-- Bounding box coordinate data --
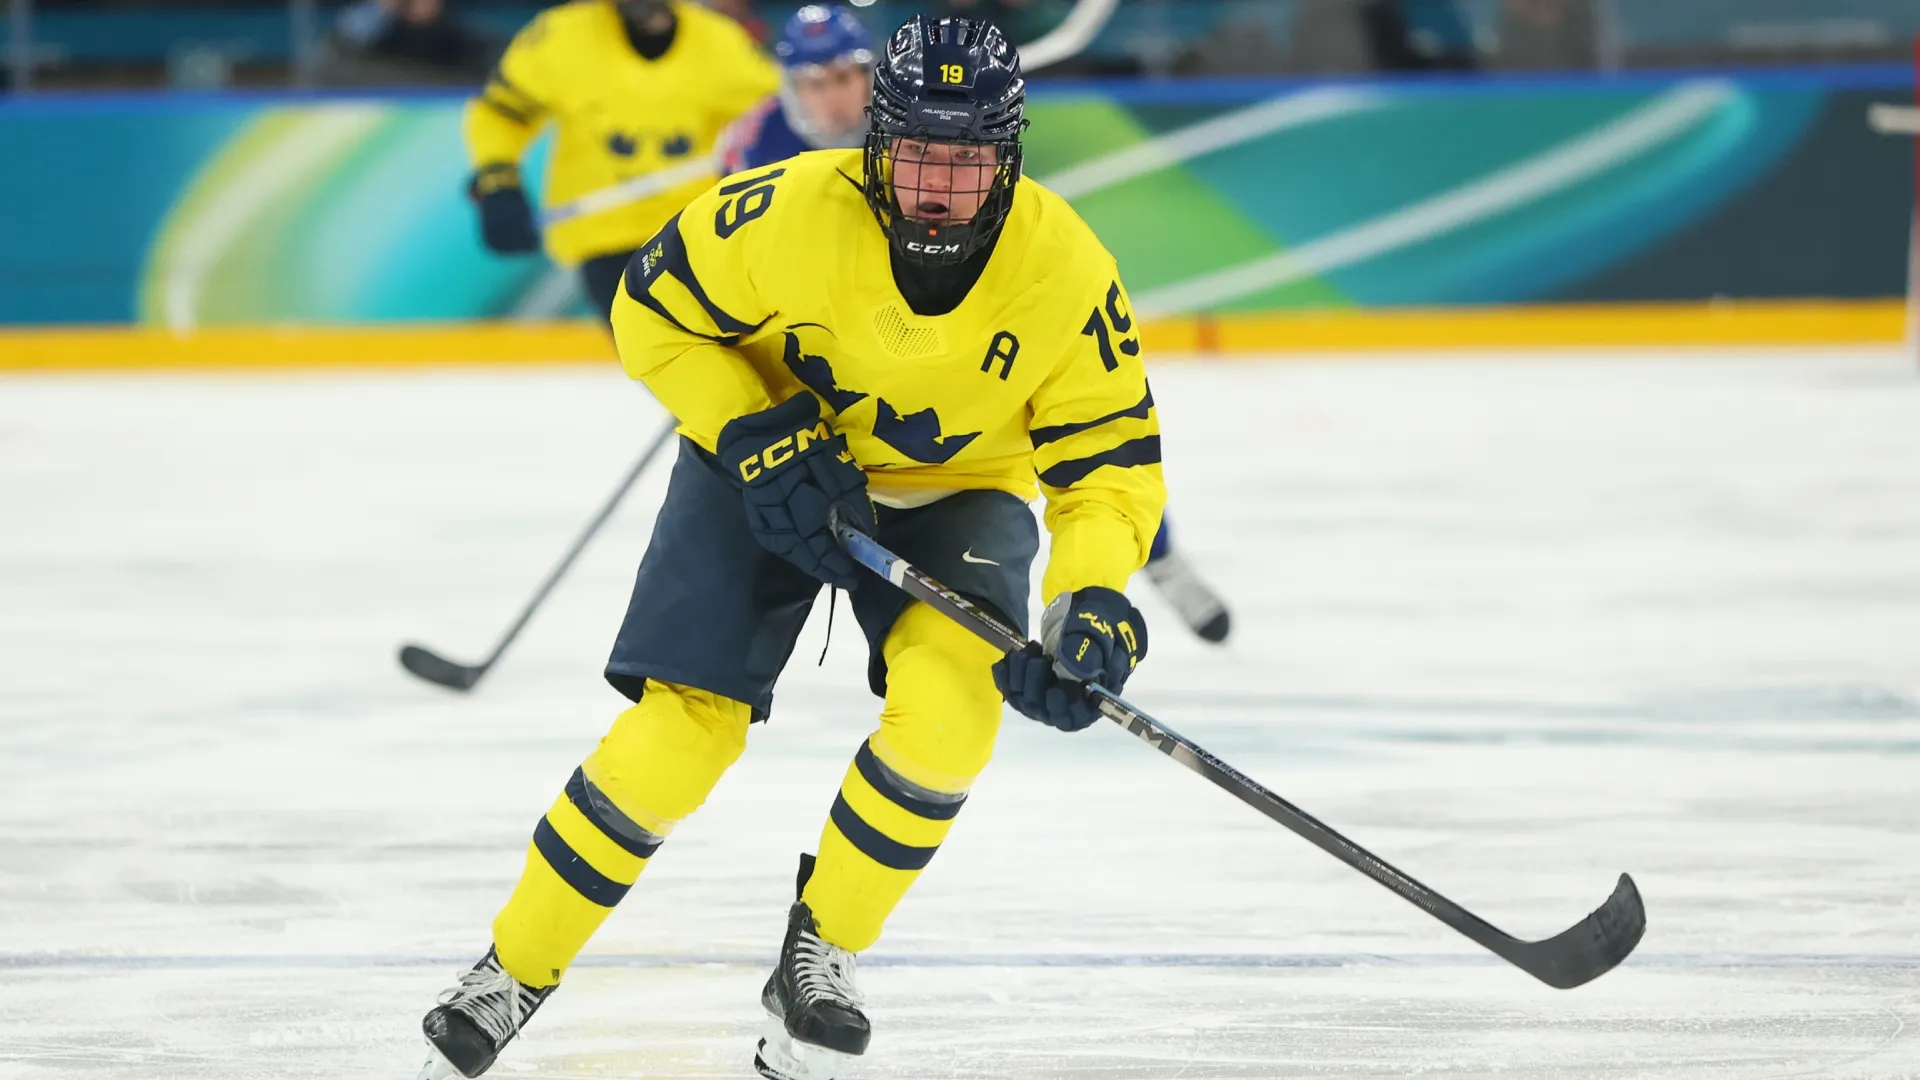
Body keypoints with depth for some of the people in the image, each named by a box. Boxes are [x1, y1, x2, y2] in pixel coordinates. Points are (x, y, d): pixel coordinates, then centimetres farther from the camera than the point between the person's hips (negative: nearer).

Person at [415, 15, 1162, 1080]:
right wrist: (754, 435, -23)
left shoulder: (1064, 273, -26)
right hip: (767, 460, -1)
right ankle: (508, 974, 5)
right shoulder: (791, 214, -29)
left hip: (954, 491, 1)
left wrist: (1094, 605, -34)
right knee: (679, 733, -14)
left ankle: (820, 956, -4)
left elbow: (1110, 466, -18)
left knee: (953, 701, -27)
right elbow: (654, 311, -12)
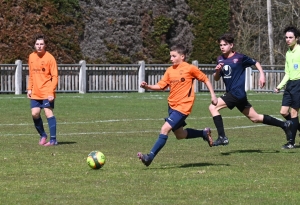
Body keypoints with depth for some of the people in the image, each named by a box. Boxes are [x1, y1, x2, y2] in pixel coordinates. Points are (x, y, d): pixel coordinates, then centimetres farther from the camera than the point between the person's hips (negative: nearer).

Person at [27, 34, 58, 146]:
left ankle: (53, 140, -6)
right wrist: (29, 88, 12)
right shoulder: (31, 57, 7)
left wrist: (51, 91, -19)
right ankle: (43, 136, 19)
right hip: (35, 92, 5)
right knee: (35, 113, -1)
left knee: (48, 113, -10)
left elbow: (54, 77, -11)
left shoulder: (50, 58, -10)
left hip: (47, 92, -5)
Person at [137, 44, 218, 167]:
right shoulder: (170, 70, 7)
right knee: (179, 135, 18)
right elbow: (161, 86, 3)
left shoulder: (190, 68, -7)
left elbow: (205, 79, 2)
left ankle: (150, 157, -18)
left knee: (165, 129, -18)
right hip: (172, 105, 8)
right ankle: (204, 133, 39)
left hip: (183, 106, -8)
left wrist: (212, 95, -1)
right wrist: (147, 87, -13)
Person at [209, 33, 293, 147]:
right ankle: (284, 125, 27)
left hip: (237, 93, -7)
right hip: (230, 93, 7)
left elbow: (255, 63, 6)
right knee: (255, 118, 15)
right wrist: (217, 71, -6)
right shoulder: (220, 60, 9)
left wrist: (262, 75, -5)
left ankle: (222, 137, -16)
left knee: (213, 107, -17)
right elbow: (216, 79, 14)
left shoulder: (240, 57, -8)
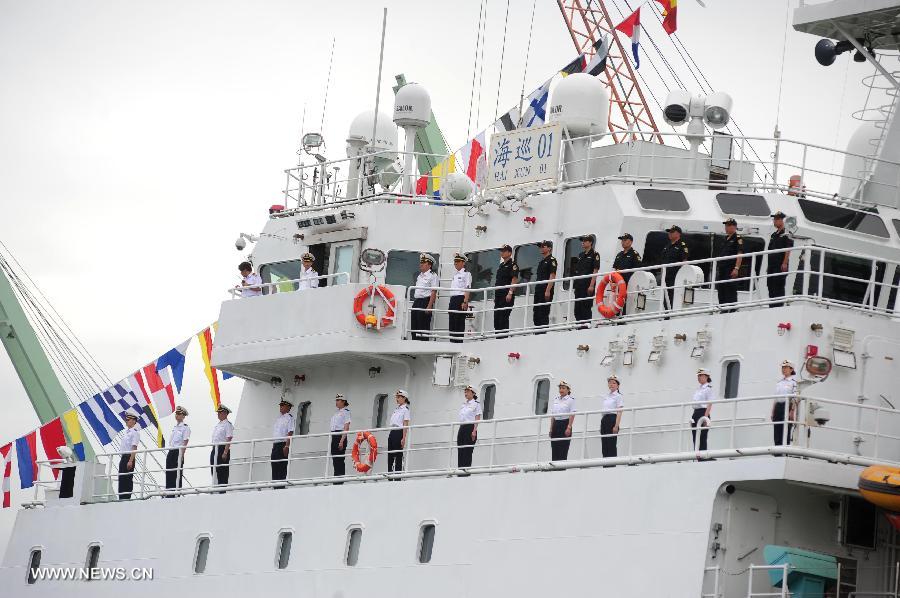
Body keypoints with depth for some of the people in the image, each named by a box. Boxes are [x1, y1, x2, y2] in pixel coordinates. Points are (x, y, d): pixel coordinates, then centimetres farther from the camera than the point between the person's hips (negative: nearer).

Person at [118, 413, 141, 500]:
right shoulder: (127, 431, 17)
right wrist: (123, 459, 19)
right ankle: (121, 498, 15)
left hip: (129, 457, -9)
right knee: (121, 478, 10)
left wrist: (130, 461, -23)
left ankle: (127, 497, -3)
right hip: (123, 457, 9)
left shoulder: (135, 432, -10)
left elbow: (134, 448, -17)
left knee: (128, 478, -6)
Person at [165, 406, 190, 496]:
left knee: (177, 475, -6)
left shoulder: (185, 427, -5)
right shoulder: (174, 427, 18)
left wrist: (181, 455, -19)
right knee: (169, 474, 6)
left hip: (178, 452, -7)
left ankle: (176, 495, -4)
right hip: (170, 452, 8)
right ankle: (169, 495, 9)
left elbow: (185, 443, -12)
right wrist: (168, 454, 16)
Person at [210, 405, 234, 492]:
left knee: (222, 472, -6)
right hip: (215, 449, 9)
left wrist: (225, 453, -22)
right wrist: (212, 450, 20)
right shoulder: (217, 425, 18)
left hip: (222, 449, -9)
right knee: (214, 471, 8)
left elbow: (228, 440, -16)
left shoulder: (228, 425, -8)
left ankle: (223, 491, -4)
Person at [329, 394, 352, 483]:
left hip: (340, 436, -8)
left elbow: (346, 428, -13)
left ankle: (340, 481, -9)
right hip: (334, 437, 8)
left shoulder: (346, 412, -6)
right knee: (335, 460, 7)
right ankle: (336, 480, 9)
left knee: (339, 460, -9)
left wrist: (342, 441, -21)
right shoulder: (336, 413, 19)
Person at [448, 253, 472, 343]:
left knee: (459, 322, -8)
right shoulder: (454, 274, 20)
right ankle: (452, 341, 8)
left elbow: (467, 289, -10)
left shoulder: (466, 274, -3)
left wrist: (465, 302, -19)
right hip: (453, 300, 8)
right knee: (452, 322, 5)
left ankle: (459, 341, -8)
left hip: (461, 299, -8)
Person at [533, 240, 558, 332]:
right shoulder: (541, 261, 22)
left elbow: (552, 276, -14)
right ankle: (538, 332, 12)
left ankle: (544, 333, -11)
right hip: (538, 291, 9)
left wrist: (548, 291, -21)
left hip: (546, 291, -9)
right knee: (536, 315, 8)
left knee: (543, 314, -11)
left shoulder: (551, 260, -5)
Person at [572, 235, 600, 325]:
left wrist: (591, 285, -18)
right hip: (579, 286, 8)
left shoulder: (594, 254, -4)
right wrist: (574, 285, 15)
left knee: (586, 307, -8)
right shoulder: (581, 255, 18)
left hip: (587, 286, -8)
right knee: (577, 308, 8)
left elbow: (595, 271, -11)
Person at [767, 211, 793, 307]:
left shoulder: (786, 234, -6)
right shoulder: (774, 235, 20)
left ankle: (779, 306, -9)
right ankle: (772, 307, 15)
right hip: (772, 266, 9)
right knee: (771, 287, 10)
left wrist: (785, 263, -21)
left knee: (779, 288, -9)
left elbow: (788, 250, -13)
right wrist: (768, 265, 20)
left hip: (780, 267, -9)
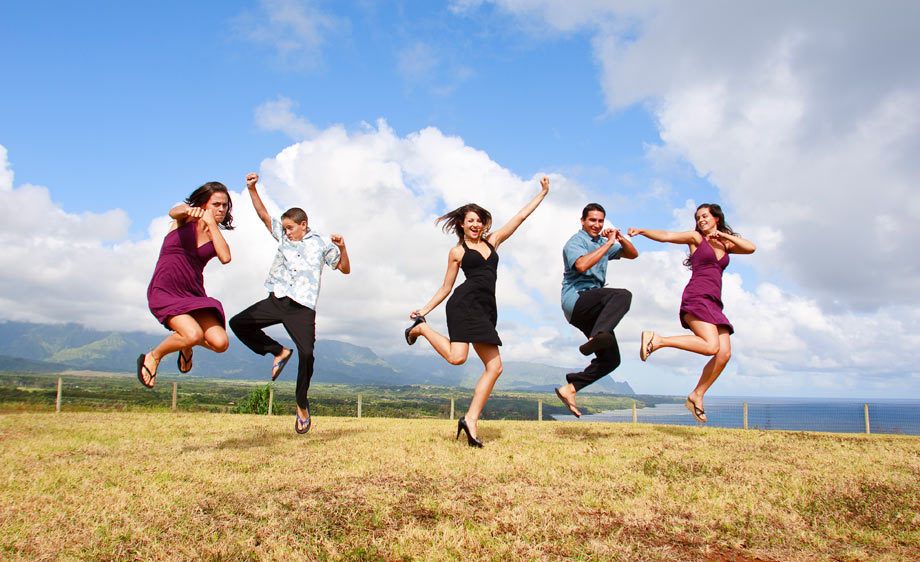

-- Problem --
Reproduce every line of the data above, exactly as it stands, but not the pictures.

-- Answer for this exercise --
Body keypoints with depth for some of the people in the image, each named by a box. Boxes are [x1, y1, x2, y2] in pixel coordinates. Points are (x, y, d): pixel coordinates, then centimetres farther from the camera than the point between the person's hips (negative: nearer).

Person at [415, 15, 1162, 1080]:
right wrist: (754, 435, -23)
left shoulder: (1064, 273, -26)
right hip: (767, 460, -1)
right ankle: (508, 974, 5)
right shoulder: (791, 214, -29)
left hip: (954, 491, 1)
left wrist: (1094, 605, -34)
right knee: (679, 733, -14)
left ankle: (820, 956, -4)
left elbow: (1110, 466, -18)
left knee: (953, 701, -27)
right elbow: (654, 311, -12)
Body keypoints with depth for some of the people in the image, each named by a box. Boxes are [x1, y1, x2, y2] in pixel coordinates. Points are (x, y, d): pixel coordinates, then centimetres farther from the camera than the point between the person's hips (negative: nearer).

Person at [27, 34, 58, 146]:
left ankle: (53, 140, -6)
right wrist: (29, 88, 12)
right shoulder: (31, 57, 7)
left wrist: (51, 91, -19)
right ankle: (43, 136, 19)
right hip: (35, 92, 5)
right knee: (35, 113, -1)
left knee: (48, 113, -10)
left elbow: (54, 77, -11)
left shoulder: (50, 58, -10)
left hip: (47, 92, -5)
Person at [137, 44, 218, 167]:
right shoulder: (170, 70, 7)
right knee: (179, 135, 18)
right elbow: (161, 86, 3)
left shoulder: (190, 68, -7)
left elbow: (205, 79, 2)
left ankle: (150, 157, -18)
left knee: (165, 129, -18)
right hip: (172, 105, 8)
right ankle: (204, 133, 39)
left hip: (183, 106, -8)
left wrist: (212, 95, -1)
right wrist: (147, 87, -13)
Person at [209, 33, 293, 147]:
right ankle: (284, 125, 27)
left hip: (237, 93, -7)
right hip: (230, 93, 7)
left elbow: (255, 63, 6)
right knee: (255, 118, 15)
right wrist: (217, 71, -6)
right shoulder: (220, 60, 9)
left wrist: (262, 75, -5)
left ankle: (222, 137, -16)
left knee: (213, 107, -17)
right elbow: (216, 79, 14)
left shoulder: (240, 57, -8)
Body keypoints with depth for some of the people in the image, each named by a box. Boxes are [x1, y1, x2, y2] in pixel coordinates. Points are (x, y, d): pixel coordinates, then centimetres farther from the camera than the point between the person's hips (negative: nearer).

Person at [118, 413, 141, 500]:
right shoulder: (127, 431, 17)
right wrist: (123, 459, 19)
right ankle: (121, 498, 15)
left hip: (129, 457, -9)
right knee: (121, 478, 10)
left wrist: (130, 461, -23)
left ankle: (127, 497, -3)
right hip: (123, 457, 9)
left shoulder: (135, 432, -10)
left elbow: (134, 448, -17)
left knee: (128, 478, -6)
Person at [165, 406, 190, 496]:
left knee: (177, 475, -6)
left shoulder: (185, 427, -5)
right shoulder: (174, 427, 18)
left wrist: (181, 455, -19)
right knee: (169, 474, 6)
left hip: (178, 452, -7)
left ankle: (176, 495, -4)
right hip: (170, 452, 8)
right ankle: (169, 495, 9)
left elbow: (185, 443, -12)
right wrist: (168, 454, 16)
Person at [210, 405, 234, 492]:
left knee: (222, 472, -6)
right hip: (215, 449, 9)
left wrist: (225, 453, -22)
right wrist: (212, 450, 20)
right shoulder: (217, 425, 18)
left hip: (222, 449, -9)
right knee: (214, 471, 8)
left elbow: (228, 440, -16)
left shoulder: (228, 425, -8)
left ankle: (223, 491, -4)
Person at [329, 394, 352, 483]:
left hip: (340, 436, -8)
left elbow: (346, 428, -13)
left ankle: (340, 481, -9)
right hip: (334, 437, 8)
left shoulder: (346, 412, -6)
right knee: (335, 460, 7)
right ankle: (336, 480, 9)
left knee: (339, 460, -9)
left wrist: (342, 441, -21)
right shoulder: (336, 413, 19)
Person at [448, 253, 472, 343]:
left knee: (459, 322, -8)
right shoulder: (454, 274, 20)
right ankle: (452, 341, 8)
left elbow: (467, 289, -10)
left shoulder: (466, 274, -3)
left wrist: (465, 302, -19)
right hip: (453, 300, 8)
right knee: (452, 322, 5)
left ankle: (459, 341, -8)
left hip: (461, 299, -8)
Person at [533, 240, 558, 332]:
right shoulder: (541, 261, 22)
left elbow: (552, 276, -14)
right ankle: (538, 332, 12)
left ankle: (544, 333, -11)
right hip: (538, 291, 9)
left wrist: (548, 291, -21)
left hip: (546, 291, -9)
right knee: (536, 315, 8)
left knee: (543, 314, -11)
left shoulder: (551, 260, -5)
Person at [572, 235, 600, 325]:
left wrist: (591, 285, -18)
right hip: (579, 286, 8)
left shoulder: (594, 254, -4)
right wrist: (574, 285, 15)
left knee: (586, 307, -8)
right shoulder: (581, 255, 18)
left hip: (587, 286, -8)
right knee: (577, 308, 8)
left elbow: (595, 271, -11)
Person at [767, 211, 793, 307]:
left shoulder: (786, 234, -6)
right shoulder: (774, 235, 20)
left ankle: (779, 306, -9)
right ankle: (772, 307, 15)
right hip: (772, 266, 9)
right knee: (771, 287, 10)
left wrist: (785, 263, -21)
left knee: (779, 288, -9)
left elbow: (788, 250, -13)
right wrist: (768, 265, 20)
left hip: (780, 267, -9)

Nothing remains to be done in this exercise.